All campus events (including Division of Extension sponsored events outside of Dane County) are canceled through at least May 15, with limited exceptions to be granted by deans or vice chancellors. Even if an event is not yet labeled as canceled, it's likely to be canceled, postponed or modified to online only, from now until May 15. Please check with organizers before attending.

Seminar: Accelerating Machine Learning Computations with Automated Discovery of System Optimizations

Zhihao Jia: Ph.D. candidate in the Computer Science department at Stanford University

Event Details

Thursday, January 30, 2020
4-5 p.m.

Abstract: The best strategy for deploying a machine learning (ML) application depends on both the ML model and the hardware platform. In this talk, I will describe my work on accelerating ML computations by automatically discovering model- and hardware-specific optimizations over large search spaces.

TASO, the Tensor Algebra SuperOptimizer, optimizes the computation graphs of deep neural networks (DNNs) by automatically generating potential graph optimizations and formally verifying their correctness. TASO outperforms rule-based graph optimizers in existing ML systems (e.g., TensorFlow, TensorRT, and TVM) by up to 3x by automatically discovering novel graph optimizations, while also requiring significantly less human effort.

FlexFlow is a system for accelerating distributed DNN training.
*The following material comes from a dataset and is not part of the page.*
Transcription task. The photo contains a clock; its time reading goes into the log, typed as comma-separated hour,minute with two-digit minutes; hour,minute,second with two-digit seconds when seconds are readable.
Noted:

FlexFlow identifies parallelization dimensions not considered in existing ML systems (e.g., TensorFlow and PyTorch) and automatically discovers fast parallelization strategies for a specific parallel machine. Companies and national labs are using FlexFlow to train production ML models that do not scale well in current ML systems, achieving over 10x performance improvement.
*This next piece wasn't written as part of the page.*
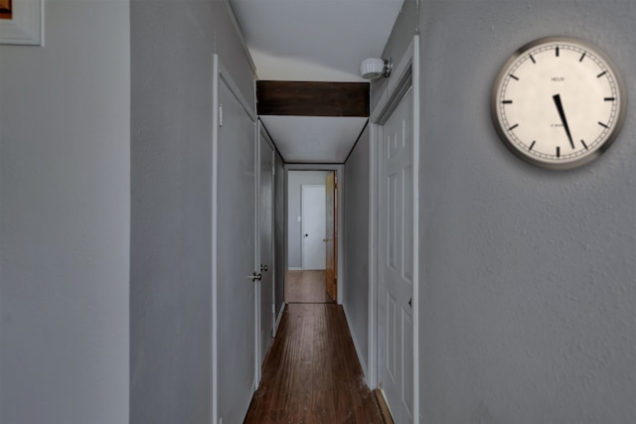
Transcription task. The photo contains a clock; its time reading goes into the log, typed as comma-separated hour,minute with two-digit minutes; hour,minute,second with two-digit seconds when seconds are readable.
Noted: 5,27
I will also outline future research directions for building fully automated ML systems, such as codesigning ML models, software systems, and hardware backends for end-to-end ML deployment.
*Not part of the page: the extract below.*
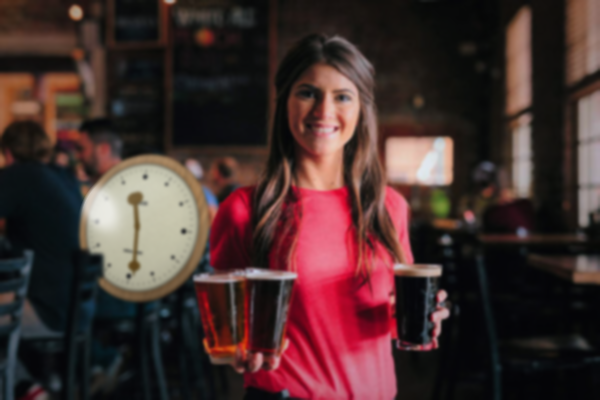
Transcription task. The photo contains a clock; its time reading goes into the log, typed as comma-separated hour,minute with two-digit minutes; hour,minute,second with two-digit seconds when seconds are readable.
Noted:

Bio: Zhihao Jia is a Ph.D. candidate in the Computer Science department at Stanford University working with Alex Aiken and Matei Zaharia. His research interests lie in the intersection of computer systems and machine learning, with a focus on building efficient, scalable, and high-performance systems for machine learning. His research is in active use by multiple companies and national labs to accelerate ML applications in production. He has also designed new execution models for graph analytics applications, and a path-based distributed data transfer system for the Legion programming system.